# Powermatic 6" Belt/12" Disk Sander



## Tennessee (Jul 8, 2011)

Whoops - wrong review. Wanted to post on the bandsaw!


----------



## kelvancra (May 4, 2010)

Somebody shoot mahr[the]shill and put him out of his [and our] misery.


----------



## wapakfred (Jul 29, 2011)

Thanks for this, Kelly. I'm getting ready to spring for one of these and finding a review I trust has been a little tricky. I'll be ordering one next week (I hope).


----------



## kelvancra (May 4, 2010)

I suspect reviews of Grizzlys, Jets and old Delta iron would be as good or near as good. The horse power would be a big consideration. These are pretty simple machines.

As it stands, I happened on some 4" angle aluminum and it will work fine for a after market table.
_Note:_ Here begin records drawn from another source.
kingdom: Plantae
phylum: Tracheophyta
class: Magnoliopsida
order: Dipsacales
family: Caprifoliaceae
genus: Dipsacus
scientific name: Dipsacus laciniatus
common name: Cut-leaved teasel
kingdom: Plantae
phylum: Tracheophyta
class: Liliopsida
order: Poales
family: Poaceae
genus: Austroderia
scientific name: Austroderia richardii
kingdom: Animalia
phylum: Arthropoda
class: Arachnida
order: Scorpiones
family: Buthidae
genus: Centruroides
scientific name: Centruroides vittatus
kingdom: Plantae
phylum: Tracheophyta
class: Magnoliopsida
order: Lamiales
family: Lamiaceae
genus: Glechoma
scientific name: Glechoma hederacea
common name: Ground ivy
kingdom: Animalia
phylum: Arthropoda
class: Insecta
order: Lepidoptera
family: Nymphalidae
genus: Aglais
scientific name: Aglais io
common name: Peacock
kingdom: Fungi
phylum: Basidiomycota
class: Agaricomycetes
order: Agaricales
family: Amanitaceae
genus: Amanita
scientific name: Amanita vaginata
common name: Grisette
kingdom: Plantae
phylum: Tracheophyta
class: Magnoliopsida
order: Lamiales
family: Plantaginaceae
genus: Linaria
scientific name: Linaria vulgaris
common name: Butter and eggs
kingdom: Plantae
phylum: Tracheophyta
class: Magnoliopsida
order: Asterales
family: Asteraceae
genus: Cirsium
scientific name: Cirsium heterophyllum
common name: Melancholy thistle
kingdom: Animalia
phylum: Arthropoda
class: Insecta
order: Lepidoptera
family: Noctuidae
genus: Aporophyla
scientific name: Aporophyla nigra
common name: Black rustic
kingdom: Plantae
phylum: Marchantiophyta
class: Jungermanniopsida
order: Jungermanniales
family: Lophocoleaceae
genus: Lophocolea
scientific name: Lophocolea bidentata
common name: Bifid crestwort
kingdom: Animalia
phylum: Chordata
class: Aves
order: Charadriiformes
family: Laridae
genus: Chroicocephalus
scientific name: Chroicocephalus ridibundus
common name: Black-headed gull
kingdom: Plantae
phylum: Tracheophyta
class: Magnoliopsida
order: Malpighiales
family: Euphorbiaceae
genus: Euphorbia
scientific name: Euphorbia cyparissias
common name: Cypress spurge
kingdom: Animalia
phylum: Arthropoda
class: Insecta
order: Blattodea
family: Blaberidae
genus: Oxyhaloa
Ideally, whatever table is used would have a zero clearance top for some applications.

When I added tables to the motor end of the 6" x 89" edge sanders, it helped make them easier to use in most instances, but I had to cut slots in the table, to allow the system to better pick up dust at the end of boards.


----------



## splintergroup (Jan 20, 2015)

I have an older model 30A, great machines!

It's interesting to see what the subtle differences are, someday I'll get around to making a proper table for the belt (mine was missing). I agree with your comments on making it easy on/off, the needs seem to always be changing.


----------